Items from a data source
┏━━

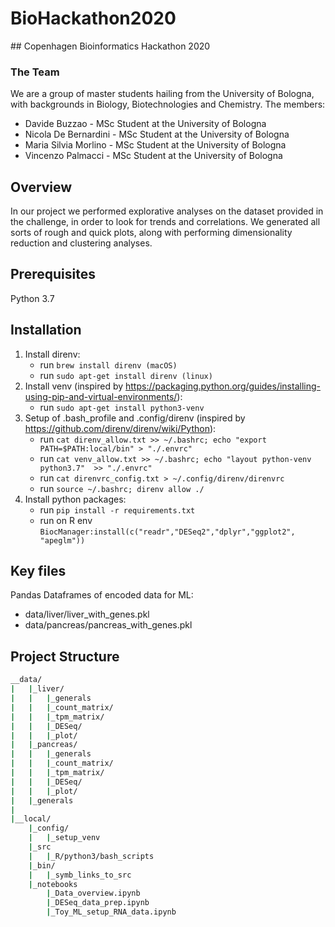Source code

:# BioHackathon2020
## Copenhagen Bioinformatics Hackathon 2020

### The Team
We are a group of master students hailing from the University of Bologna, with backgrounds in Biology, Biotechnologies and Chemistry.
The members:
* Davide Buzzao - MSc Student at the University of Bologna
* Nicola De Bernardini - MSc Student at the University of Bologna
* Maria Silvia Morlino - MSc Student at the University of Bologna
* Vincenzo Palmacci - MSc Student at the University of Bologna

## Overview
In our project we performed explorative analyses on the dataset provided in the challenge, in order to look for trends and correlations. We generated all sorts of rough and quick plots, along with performing dimensionality reduction and clustering analyses.

## Prerequisites
Python 3.7

## Installation
1. Install direnv:
    * run `brew install direnv (macOS)`
    * run `sudo apt-get install direnv (linux)`
2. Install venv (inspired by https://packaging.python.org/guides/installing-using-pip-and-virtual-environments/):
    * run `sudo apt-get install python3-venv`
3. Setup of .bash_profile and .config/direnv (inspired by https://github.com/direnv/direnv/wiki/Python):
    * run `cat direnv_allow.txt >> ~/.bashrc; echo "export PATH=$PATH:local/bin" > "./.envrc"`
    * run `cat venv_allow.txt >> ~/.bashrc; echo "layout python-venv python3.7"  >> "./.envrc"`
    * run `cat direnvrc_config.txt > ~/.config/direnv/direnvrc`
    * run `source ~/.bashrc; direnv allow ./`
4. Install python packages:
    * run `pip install -r requirements.txt`
    * run on R env `BiocManager:install(c("readr","DESeq2","dplyr","ggplot2", "apeglm"))`

## Key files

Pandas Dataframes of encoded data for ML:
* data/liver/liver_with_genes.pkl
* data/pancreas/pancreas_with_genes.pkl

## Project Structure 
```bash
__data/
|   |_liver/
|   |   |_generals
|   |   |_count_matrix/
|   |   |_tpm_matrix/
|   |   |_DESeq/
|   |   |_plot/
|   |_pancreas/
|   |   |_generals
|   |   |_count_matrix/
|   |   |_tpm_matrix/
|   |   |_DESeq/
|   |   |_plot/
|   |_generals
|
|__local/
    |_config/
    |   |_setup_venv
    |_src
    |   |_R/python3/bash_scripts
    |_bin/
    |   |_symb_links_to_src
    |_notebooks
        |_Data_overview.ipynb
        |_DESeq_data_prep.ipynb
        |_Toy_ML_setup_RNA_data.ipynb
```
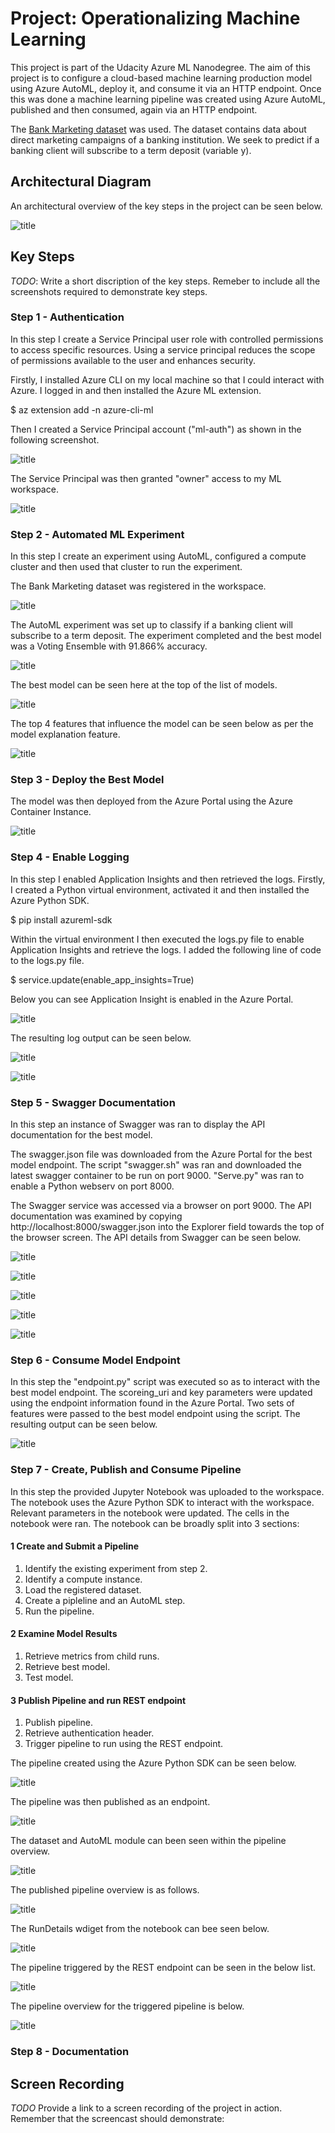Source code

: 
# Project: Operationalizing Machine Learning

This project is part of the Udacity Azure ML Nanodegree. The aim of this project is to configure a cloud-based machine learning production model using Azure AutoML, deploy it, and consume it via an HTTP endpoint. Once this was done a machine learning pipeline was created using Azure AutoML, published and then consumed, again via an HTTP endpoint.

The [Bank Marketing dataset](https://automlsamplenotebookdata.blob.core.windows.net/automl-sample-notebook-data/bankmarketing_train.csv) was used. The dataset contains data about direct marketing campaigns of a banking institution. We seek to predict if a banking client will subscribe to a term deposit (variable y).

## Architectural Diagram

An architectural overview of the key steps in the project can be seen below.

![title](images/project_architecture.png)

## Key Steps
*TODO*: Write a short discription of the key steps. Remeber to include all the screenshots required to demonstrate key steps. 

### Step 1 - Authentication

In this step I create a Service Principal user role with controlled permissions to access specific resources. Using a service principal reduces the scope of permissions available to the user and enhances security.

Firstly, I installed Azure CLI on my local machine so that I could interact with Azure. I logged in and then installed the Azure ML extension.

$ az extension add -n azure-cli-ml

Then I created a Service Principal account ("ml-auth") as shown in the following screenshot.

![title](images/1.1_SP_created.png)

The Service Principal was then granted "owner" access to my ML workspace.

![title](images/1.2_WS_shared_with_SP.png)

### Step 2 - Automated ML Experiment

In this step I create an experiment using AutoML, configured a compute cluster and then used that cluster to run the experiment.

The Bank Marketing dataset was registered in the workspace.

![title](images/2.1_create_dataset.png)

The AutoML experiment was set up to classify if a banking client will subscribe to a term deposit. The experiment completed and the best model was a Voting Ensemble with 91.866% accuracy.

![title](images/2.2_completed_experiment.png)

The best model can be seen here at the top of the list of models.

![title](images/2.3_best_model.png)

The top 4 features that influence the model can be seen below as per the model explanation feature.

![title](images/2.4_best_model_explained.png)

### Step 3 - Deploy the Best Model

The model was then deployed from the Azure Portal using the Azure Container Instance.

![title](images/3.1_best_model_deployed.png)

### Step 4 - Enable Logging

In this step I enabled Application Insights and then retrieved the logs. Firstly, I created a Python virtual environment, activated it and then installed the Azure Python SDK.

$ pip install azureml-sdk

Within the virtual environment I then executed the logs.py file to enable Application Insights and retrieve the logs. I added the following line of code to the logs.py file.

$ service.update(enable_app_insights=True)

Below you can see Application Insight is enabled in the Azure Portal.

![title](images/4.1_application_insights_enabled.png)

The resulting log output can be seen below.

![title](images/4.2_logs.png)

![title](images/4.3_logs.png)

### Step 5 - Swagger Documentation

In this step an instance of Swagger was ran to display the API documentation for the best model.

The swagger.json file was downloaded from the Azure Portal for the best model endpoint. The script "swagger.sh" was ran and downloaded the latest swagger container to be run on port 9000. "Serve.py" was ran to enable a Python webserv on port 8000.

The Swagger service was accessed via a browser on port 9000. The API documentation was examined by copying http://localhost:8000/swagger.json into the Explorer field towards the top of the browser screen. The API details from Swagger can be seen below.

![title](images/5.1_swagger.png)

![title](images/5.2_swagger.png)

![title](images/5.3_swagger.png)

![title](images/5.4_swagger.png)

![title](images/5.5_swagger.png)

### Step 6 - Consume Model Endpoint

In this step the "endpoint.py" script was executed so as to interact with the best model endpoint. The scoreing_uri and key parameters were updated using the endpoint information found in the Azure Portal. Two sets of features were passed to the best model endpoint using the script. The resulting output can be seen below.

![title](images/6.1_consume_api.png)

### Step 7 - Create, Publish and Consume Pipeline

In this step the provided Jupyter Notebook was uploaded to the workspace. The notebook uses the Azure Python SDK to interact with the workspace. Relevant parameters in the notebook were updated. The cells in the notebook were ran. The notebook can be broadly split into 3 sections:

#### 1 Create and Submit a Pipeline

1. Identify the existing experiment from step 2.
2. Identify a compute instance.
3. Load the registered dataset.
4. Create a pipleline and an AutoML step.
5. Run the pipeline.

#### 2 Examine Model Results

1. Retrieve metrics from child runs.
2. Retrieve best model.
3. Test model.

#### 3 Publish Pipeline and run REST endpoint 

1. Publish pipeline.
2. Retrieve authentication header.
3. Trigger pipeline to run using the REST endpoint.

The pipeline created using the Azure Python SDK can be seen below.

![title](images/7.1_pipeline_created.png)

The pipeline was then published as an endpoint.

![title](images/7.2_pipline_endpoint.png)

The dataset and AutoML module can been seen within the pipeline overview.

![title](images/7.3_dataset_and_automl.png)

The published pipeline overview is as follows.

![title](images/7.4_pipeline_overview.png)

The RunDetails wdiget from the notebook can bee seen below.

![title](images/7.5_run_details.png)

The pipeline triggered by the REST endpoint can be seen in the below list.

![title](images/7.6_scheduled_pipeline.png)

The pipeline overview for the triggered pipeline is below.

![title](images/7.7_scheduled_pipeline.png)

### Step 8 - Documentation


## Screen Recording
*TODO* Provide a link to a screen recording of the project in action. Remember that the screencast should demonstrate:


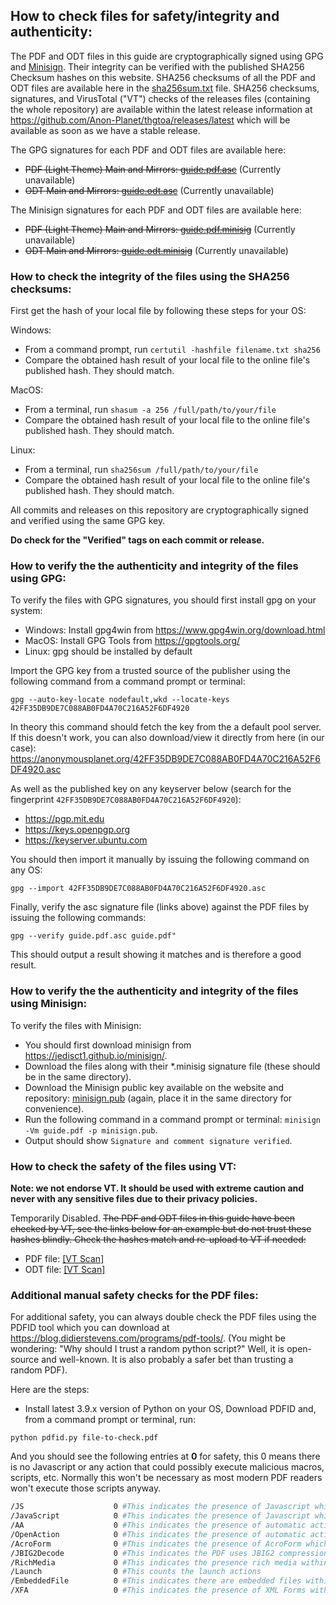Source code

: ## How to check files for safety/integrity and authenticity:

The PDF and ODT files in this guide are cryptographically signed using GPG and [Minisign](https://jedisct1.github.io/minisign). Their integrity can be verified with the published SHA256 Checksum hashes on this website. SHA256 checksums of all the PDF and ODT files are available here in the [sha256sum.txt](sha256sum.txt) file. SHA256 checksums, signatures, and VirusTotal ("VT") checks of the releases files (containing the whole repository) are available within the latest release information at <https://github.com/Anon-Planet/thgtoa/releases/latest> which will be available as soon as we have a stable release.

The GPG signatures for each PDF and ODT files are available here:
- <del>PDF (Light Theme) Main and Mirrors: [guide.pdf.asc](guide.pdf.asc)</del> (Currently unavailable)
- <del>ODT Main and Mirrors: [guide.odt.asc](guide.odt.asc)</del> (Currently unavailable)

The Minisign signatures for each PDF and ODT files are available here:
- <del>PDF (Light Theme) Main and Mirrors: [guide.pdf.minisig](guide.pdf.minisig)</del> (Currently unavailable)
- <del>ODT Main and Mirrors: [guide.odt.minisig](guide.odt.minisig)</del> (Currently unavailable)

### How to check the integrity of the files using the SHA256 checksums:

First get the hash of your local file by following these steps for your OS:

Windows:
- From a command prompt, run ```certutil -hashfile filename.txt sha256```
- Compare the obtained hash result of your local file to the online file's published hash. They should match.

MacOS:
- From a terminal, run ```shasum -a 256 /full/path/to/your/file```
- Compare the obtained hash result of your local file to the online file's published hash. They should match.

Linux:
- From a terminal, run ```sha256sum /full/path/to/your/file```
- Compare the obtained hash result of your local file to the online file's published hash. They should match.

All commits and releases on this repository are cryptographically signed and verified using the same GPG key.

**Do check for the "Verified" tags on each commit or release.**

### How to verify the the authenticity and integrity of the files using GPG:

To verify the files with GPG signatures, you should first install gpg on your system:
- Windows: Install gpg4win from <https://www.gpg4win.org/download.html>
- MacOS: Install GPG Tools from <https://gpgtools.org/>
- Linux: gpg should be installed by default

Import the GPG key from a trusted source of the publisher using the following command from a command prompt or terminal:

```gpg --auto-key-locate nodefault,wkd --locate-keys 42FF35DB9DE7C088AB0FD4A70C216A52F6DF4920```

In theory this command should fetch the key from the a default pool server. If this doesn't work, you can also download/view it directly from here (in our case): <https://anonymousplanet.org/42FF35DB9DE7C088AB0FD4A70C216A52F6DF4920.asc>

As well as the published key on any keyserver below (search for the fingerprint ```42FF35DB9DE7C088AB0FD4A70C216A52F6DF4920```):
- <https://pgp.mit.edu>
- <https://keys.openpgp.org>
- <https://keyserver.ubuntu.com>

You should then import it manually by issuing the following command on any OS:

```gpg --import 42FF35DB9DE7C088AB0FD4A70C216A52F6DF4920.asc```

Finally, verify the asc signature file (links above) against the PDF files by issuing the following commands:

```gpg --verify guide.pdf.asc guide.pdf"```

This should output a result showing it matches and is therefore a good result.

### How to verify the the authenticity and integrity of the files using Minisign:

To verify the files with Minisign:

- You should first download minisign from <https://jedisct1.github.io/minisign/>.
- Download the files along with their \*.minisig signature file (these should be in the same directory).
- Download the Minisign public key available on the website and repository: [minisign.pub](minisign.pub) (again, place it in the same directory for convenience).
- Run the following command in a command prompt or terminal: ```minisign -Vm guide.pdf -p minisign.pub```.
- Output should show ```Signature and comment signature verified```.

### How to check the safety of the files using VT:
**Note: we not endorse VT. It should be used with extreme caution and never with any sensitive files due to their privacy policies.**

Temporarily Disabled. <del>The PDF and ODT files in this guide have been checked by VT, see the links below for an example but do not trust these hashes blindly. Check the hashes match and re-upload to VT if needed:
- PDF file: [[VT Scan]](https://www.virustotal.com/gui/file/21dfa2f7da668156275e4ca2bc82091f347739967a278cf24a062c15a3944016?nocache=1)
- ODT file: [[VT Scan]](https://www.virustotal.com/gui/file/df8554f732dc54b530fd831548f0727934f2e03ad1518ac33061d0995eab2172?nocache=1)</del> 

### Additional manual safety checks for the PDF files:

For additional safety, you can always double check the PDF files using the PDFID tool which you can download at <https://blog.didierstevens.com/programs/pdf-tools/>. (You might be wondering: "Why should I trust a random python script?" Well, it is open-source and well-known. It is also probably a safer bet than trusting a random PDF).

Here are the steps:

- Install latest 3.9.x version of Python on your OS, Download PDFID and, from a command prompt or terminal, run:

```python pdfid.py file-to-check.pdf```

And you should see the following entries at **0** for safety, this 0 means there is no Javascript or any action that could possibly execute malicious macros, scripts, etc. Normally this won't be necessary as most modern PDF readers won't execute those scripts anyway.

```bash
/JS                    0 #This indicates the presence of Javascript which could be malicious
/JavaScript            0 #This indicates the presence of Javascript which could be malicious
/AA                    0 #This indicates the presence of automatic action on opening
/OpenAction            0 #This indicates the presence of automatic action on opening
/AcroForm              0 #This indicates the presence of AcroForm which could contain malicious JavaScript
/JBIG2Decode           0 #This indicates the PDF uses JBIG2 compression which could be used for obfuscating malicious content
/RichMedia             0 #This indicates the presence rich media within the PDF such as Flash
/Launch                0 #This counts the launch actions
/EmbeddedFile          0 #This indicates there are embedded files within the PDF
/XFA                   0 #This indicates the presence of XML Forms within the PDF
```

┗━━

** Exercise objective **
From the data above, output exactly the lines between the one containing "## Installation" and the one containing "Pandas Dataframes of", counting both of them.

** Written solution **
## Installation
1. Install direnv:
    * run `brew install direnv (macOS)`
    * run `sudo apt-get install direnv (linux)`
2. Install venv (inspired by https://packaging.python.org/guides/installing-using-pip-and-virtual-environments/):
    * run `sudo apt-get install python3-venv`
3. Setup of .bash_profile and .config/direnv (inspired by https://github.com/direnv/direnv/wiki/Python):
    * run `cat direnv_allow.txt >> ~/.bashrc; echo "export PATH=$PATH:local/bin" > "./.envrc"`
    * run `cat venv_allow.txt >> ~/.bashrc; echo "layout python-venv python3.7"  >> "./.envrc"`
    * run `cat direnvrc_config.txt > ~/.config/direnv/direnvrc`
    * run `source ~/.bashrc; direnv allow ./`
4. Install python packages:
    * run `pip install -r requirements.txt`
    * run on R env `BiocManager:install(c("readr","DESeq2","dplyr","ggplot2", "apeglm"))`

## Key files

Pandas Dataframes of encoded data for ML:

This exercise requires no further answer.